» **Exercise instructions**
Restate the following data in its entirety, word for word and without images.

(Before-and-after page screenshots)
• • •

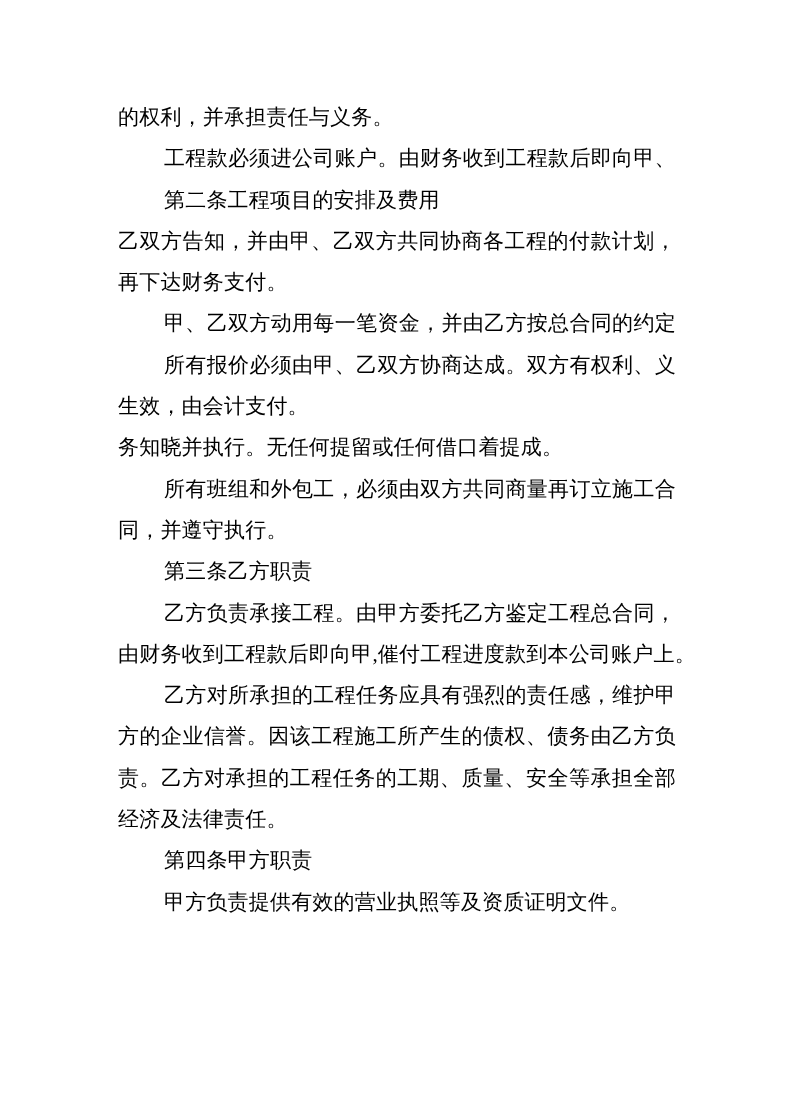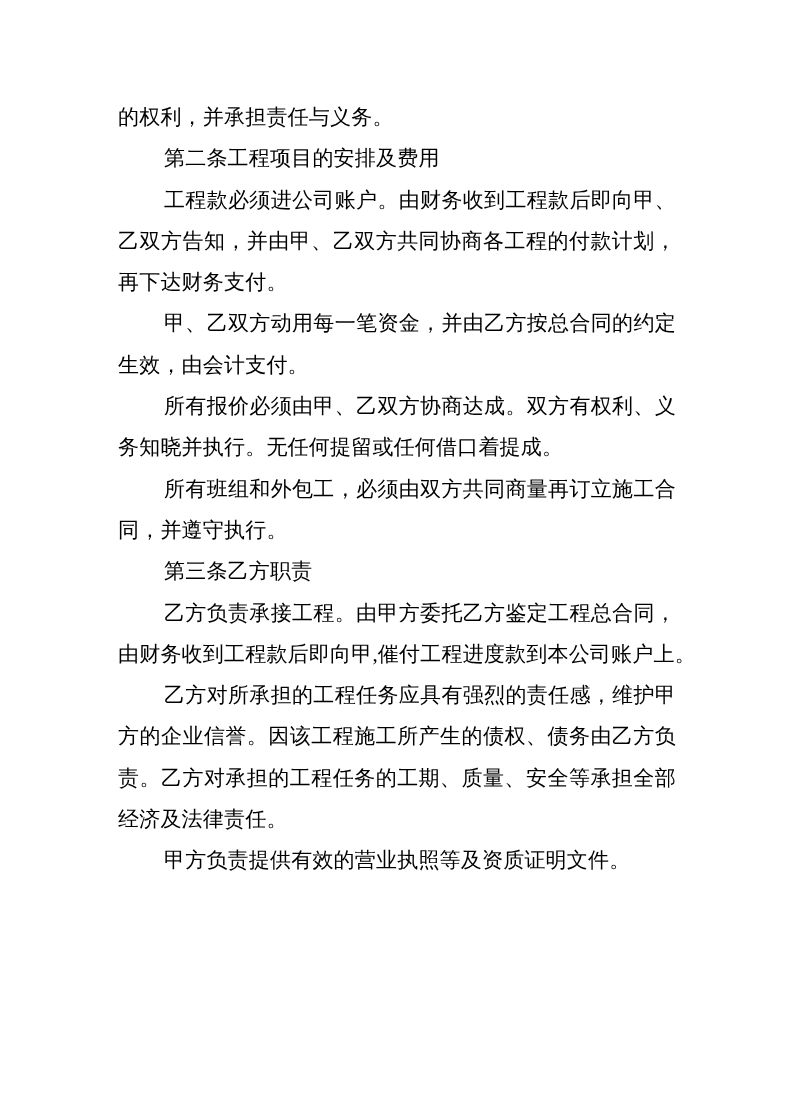--- a/index.html
+++ b/index.html
@@ -37,32 +37,33 @@
     text-align-last: justify;
     text-justify: inter-ideograph;
   }
 </style>
 </head>
 <body>
 
 <div class="canvas">
   <div class="doc-body">
       <div class="doc-line">的权利，并承担责任与义务。</div>
+      <div class="doc-line indent justify">工程款必须进公司账户。由财务收到工程款后即向甲、</div>
       <div class="doc-line indent">第二条工程项目的安排及费用</div>
-      <div class="doc-line indent justify">工程款必须进公司账户。由财务收到工程款后即向甲、</div>
       <div class="doc-line justify">乙双方告知，并由甲、乙双方共同协商各工程的付款计划，</div>
       <div class="doc-line">再下达财务支付。</div>
       <div class="doc-line indent justify">甲、乙双方动用每一笔资金，并由乙方按总合同的约定</div>
+      <div class="doc-line indent justify">所有报价必须由甲、乙双方协商达成。双方有权利、义</div>
       <div class="doc-line">生效，由会计支付。</div>
-      <div class="doc-line indent justify">所有报价必须由甲、乙双方协商达成。双方有权利、义</div>
       <div class="doc-line">务知晓并执行。无任何提留或任何借口着提成。</div>
       <div class="doc-line indent justify">所有班组和外包工，必须由双方共同商量再订立施工合</div>
       <div class="doc-line">同，并遵守执行。</div>
       <div class="doc-line indent">第三条乙方职责</div>
       <div class="doc-line indent justify">乙方负责承接工程。由甲方委托乙方鉴定工程总合同，</div>
       <div class="doc-line">由财务收到工程款后即向甲,催付工程进度款到本公司账户上。</div>
       <div class="doc-line indent justify">乙方对所承担的工程任务应具有强烈的责任感，维护甲</div>
       <div class="doc-line justify">方的企业信誉。因该工程施工所产生的债权、债务由乙方负</div>
       <div class="doc-line justify">责。乙方对承担的工程任务的工期、质量、安全等承担全部</div>
       <div class="doc-line">经济及法律责任。</div>
+      <div class="doc-line indent">第四条甲方职责</div>
       <div class="doc-line indent">甲方负责提供有效的营业执照等及资质证明文件。</div>
     </div>
 </div>
 
 </body></html>

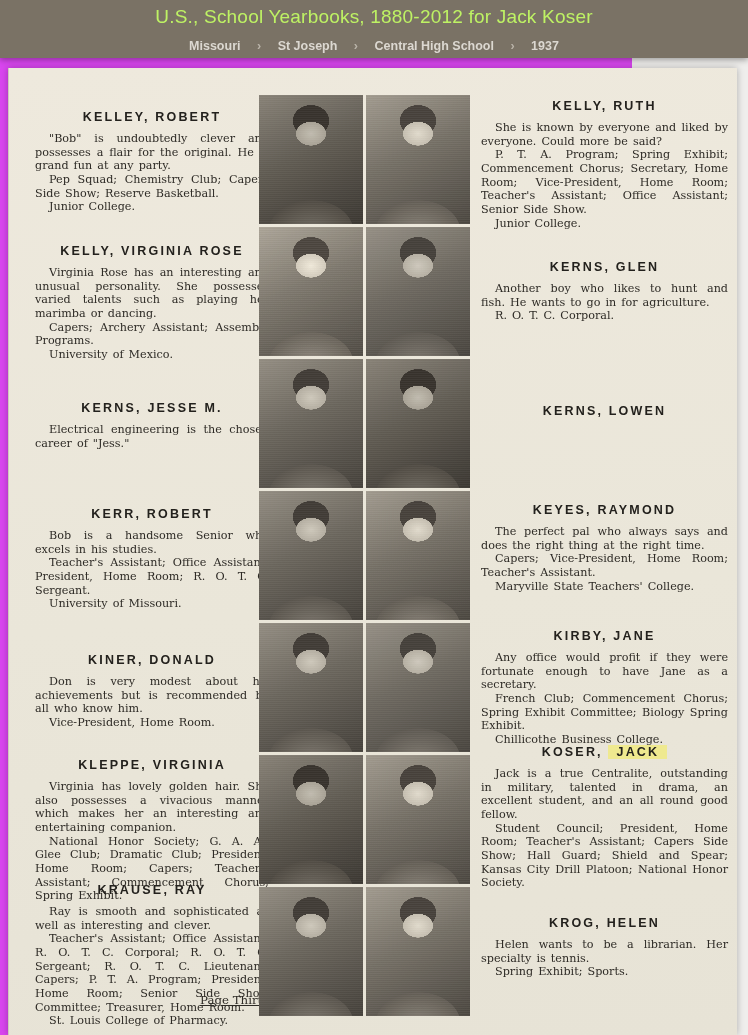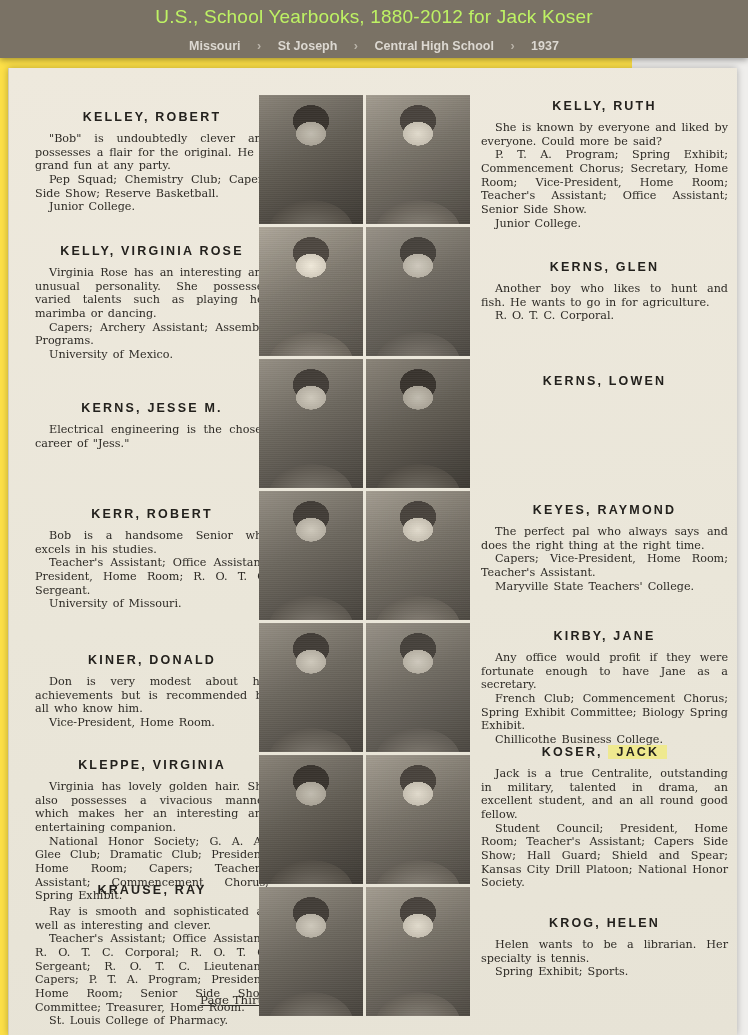--- a/index.html
+++ b/index.html
@@ -25,21 +25,21 @@
   }
   .crumbs {
     margin-top:11px;
     font-size:12.5px; font-weight:700; color:#dcd8d1;
   }
   .crumb { cursor:pointer; }
   .sep { color:#b9b3a8; margin:0 13px; font-weight:700; }
   
   .stage {
     position:absolute; left:0; top:58px; width:632px; height:977px;
-    background:#fde047;
+    background:#d946ef;
   }
   .scan {
     position:absolute; left:8px; top:10px; width:729px; height:967px;
     background:linear-gradient(175deg,#eee9dd 0%, #eae6d9 55%, #e7e3d6 100%);
     border-left:1px solid #cfcaba;
     box-shadow:0 0 7px rgba(0,0,0,.28);
   }
   
   .entry { position:absolute; }
   .col-left .entry, .col-left .pagenum { left:26px; width:234px; }
@@ -163,21 +163,21 @@
         <h2>KELLY, RUTH</h2>
         <p>She is known by everyone and liked by everyone. Could more be said?</p>
         <p>P. T. A. Program; Spring Exhibit; Commencement Chorus; Secretary, Home Room; Vice-President, Home Room; Teacher's Assistant; Office Assistant; Senior Side Show.</p>
         <p>Junior College.</p>
       </article>
       <article class="entry" style="top:192px">
         <h2>KERNS, GLEN</h2>
         <p>Another boy who likes to hunt and fish. He wants to go in for agriculture.</p>
         <p>R. O. T. C. Corporal.</p>
       </article>
-      <article class="entry" style="top:306px">
+      <article class="entry" style="top:336px">
         <h2>KERNS, LOWEN</h2>
       </article>
       <article class="entry" style="top:435px">
         <h2>KEYES, RAYMOND</h2>
         <p>The perfect pal who always says and does the right thing at the right time.</p>
         <p>Capers; Vice-President, Home Room; Teacher's Assistant.</p>
         <p>Maryville State Teachers' College.</p>
       </article>
       <article class="entry" style="top:561px">
         <h2>KIRBY, JANE</h2>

• • •

» **Written solution**
--- a/index.html
+++ b/index.html
@@ -37,32 +37,33 @@
     text-align-last: justify;
     text-justify: inter-ideograph;
   }
 </style>
 </head>
 <body>
 
 <div class="canvas">
   <div class="doc-body">
       <div class="doc-line">的权利，并承担责任与义务。</div>
+      <div class="doc-line indent justify">工程款必须进公司账户。由财务收到工程款后即向甲、</div>
       <div class="doc-line indent">第二条工程项目的安排及费用</div>
-      <div class="doc-line indent justify">工程款必须进公司账户。由财务收到工程款后即向甲、</div>
       <div class="doc-line justify">乙双方告知，并由甲、乙双方共同协商各工程的付款计划，</div>
       <div class="doc-line">再下达财务支付。</div>
       <div class="doc-line indent justify">甲、乙双方动用每一笔资金，并由乙方按总合同的约定</div>
+      <div class="doc-line indent justify">所有报价必须由甲、乙双方协商达成。双方有权利、义</div>
       <div class="doc-line">生效，由会计支付。</div>
-      <div class="doc-line indent justify">所有报价必须由甲、乙双方协商达成。双方有权利、义</div>
       <div class="doc-line">务知晓并执行。无任何提留或任何借口着提成。</div>
       <div class="doc-line indent justify">所有班组和外包工，必须由双方共同商量再订立施工合</div>
       <div class="doc-line">同，并遵守执行。</div>
       <div class="doc-line indent">第三条乙方职责</div>
       <div class="doc-line indent justify">乙方负责承接工程。由甲方委托乙方鉴定工程总合同，</div>
       <div class="doc-line">由财务收到工程款后即向甲,催付工程进度款到本公司账户上。</div>
       <div class="doc-line indent justify">乙方对所承担的工程任务应具有强烈的责任感，维护甲</div>
       <div class="doc-line justify">方的企业信誉。因该工程施工所产生的债权、债务由乙方负</div>
       <div class="doc-line justify">责。乙方对承担的工程任务的工期、质量、安全等承担全部</div>
       <div class="doc-line">经济及法律责任。</div>
+      <div class="doc-line indent">第四条甲方职责</div>
       <div class="doc-line indent">甲方负责提供有效的营业执照等及资质证明文件。</div>
     </div>
 </div>
 
 </body></html>

--- a/index.html
+++ b/index.html
@@ -25,21 +25,21 @@
   }
   .crumbs {
     margin-top:11px;
     font-size:12.5px; font-weight:700; color:#dcd8d1;
   }
   .crumb { cursor:pointer; }
   .sep { color:#b9b3a8; margin:0 13px; font-weight:700; }
   
   .stage {
     position:absolute; left:0; top:58px; width:632px; height:977px;
-    background:#fde047;
+    background:#d946ef;
   }
   .scan {
     position:absolute; left:8px; top:10px; width:729px; height:967px;
     background:linear-gradient(175deg,#eee9dd 0%, #eae6d9 55%, #e7e3d6 100%);
     border-left:1px solid #cfcaba;
     box-shadow:0 0 7px rgba(0,0,0,.28);
   }
   
   .entry { position:absolute; }
   .col-left .entry, .col-left .pagenum { left:26px; width:234px; }
@@ -163,21 +163,21 @@
         <h2>KELLY, RUTH</h2>
         <p>She is known by everyone and liked by everyone. Could more be said?</p>
         <p>P. T. A. Program; Spring Exhibit; Commencement Chorus; Secretary, Home Room; Vice-President, Home Room; Teacher's Assistant; Office Assistant; Senior Side Show.</p>
         <p>Junior College.</p>
       </article>
       <article class="entry" style="top:192px">
         <h2>KERNS, GLEN</h2>
         <p>Another boy who likes to hunt and fish. He wants to go in for agriculture.</p>
         <p>R. O. T. C. Corporal.</p>
       </article>
-      <article class="entry" style="top:306px">
+      <article class="entry" style="top:336px">
         <h2>KERNS, LOWEN</h2>
       </article>
       <article class="entry" style="top:435px">
         <h2>KEYES, RAYMOND</h2>
         <p>The perfect pal who always says and does the right thing at the right time.</p>
         <p>Capers; Vice-President, Home Room; Teacher's Assistant.</p>
         <p>Maryville State Teachers' College.</p>
       </article>
       <article class="entry" style="top:561px">
         <h2>KIRBY, JANE</h2>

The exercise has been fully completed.